The PTI is not a well-structured mass party, and it engages with the popular classes through social media rather than an organized membership base. Online platforms and the ephemeral forms of engagement they foster are useful for one-off actions like voting in an election or participating in a protest. However, they do not lend themselves to a sustained attack on entrenched power structures, which would require institutions and movements with staying power and an alternative program.
The PTI’s approach to politics is centered on the personality of Khan himself, and representatives of Pakistan’s elites and its middle classes are well organized inside the party structure. PTI-backed candidates in the recent elections were mostly drawn from the ranks of middle-class professionals such as lawyers and doctors, along with figures from the local business and landed elites.
In Khan’s absence, the PTI’s current chairman is a lawyer. Its general secretary, Omar Ayub Khan, is a grandson of Pakistan’s first military dictator who inherited an industrial and insurance conglomerate. The PTI chief minister for Khyber Pakhtunkhwa province, Ali Amin Gandapur, is the son of a former army major who served as a minister in General Pervez Musharraf’s military dictatorship. Significantly, the PTI-backed independents in Parliament recently merged with a right-wing religious party, the Sunni Unity Council, to try and secure a share of indirectly elected seats for women and minorities.
The most organized elements within the PTI thus represent an alliance of Pakistan’s newly emergent middle classes with remnants of the ancien régime that were previously linked to the military. The fact that sections of the elite are sticking with the party in spite of its falling out with the military leadership indicates how the political terrain is now structured around Khan’s personality.
Fratricidal bleeding within the ancien régime has fused with mass frustrations from below. However, the PTI has attempted to take on the state and ruling bloc without organizing Pakistan’s subaltern groups. This is a recipe for aborted hegemony and chaos.
Paradox and Chaos
In this situation of discontent and deepening chaos, there is crucial work for a left-wing political force to carry out. Khan’s mediatized celebrity and his refusal to capitulate in the face of the current military leadership has turned him into a focus of popular resistance. Large sections of the popular masses have become unmoored from their traditional links with the military. In the course of supporting Khan and suffering repression as a result, many of them are developing a critique of the militarized ruling bloc.
Khan’s popularity demonstrates the need for a true program of national sovereignty that can work through Pakistan’s uneven, multinational society. It is here that an energetic left could forge genuine bases of support. Independent organization of the popular classes and an audacious economic program of anti-imperialist delinking are crucial.

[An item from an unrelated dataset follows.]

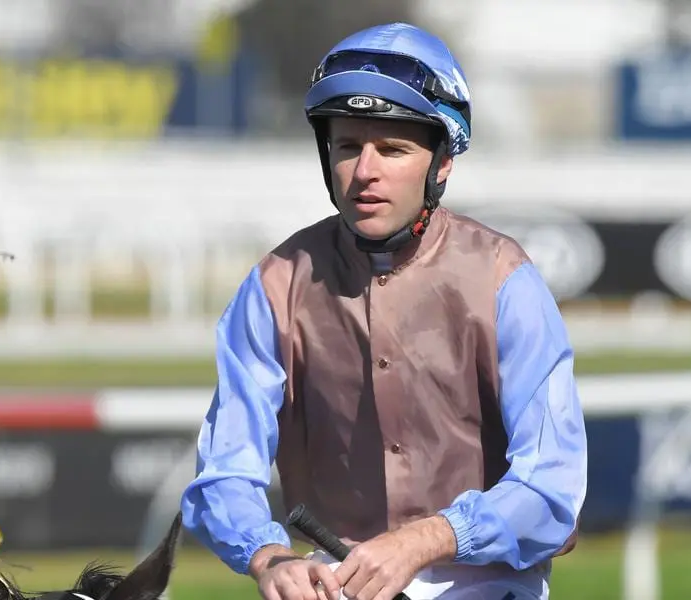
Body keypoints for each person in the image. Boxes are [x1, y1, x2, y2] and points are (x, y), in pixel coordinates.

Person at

The PTI’s personality-based approach and right-wing politics offer incorrect answers to real problems. In these twilight days of the Pakistani ruling bloc, we are faced with a series of tragicomic paradoxes: narcissistic celebrities are elevated, by dint of circumstances and stubbornness, to the status of heroes, while spent forces of the ancien régime pose as heralds of renewal in government. There is cowardice camouflaged as compromise and chaos under the cover of stalemate. It is an interregnum that will not last long.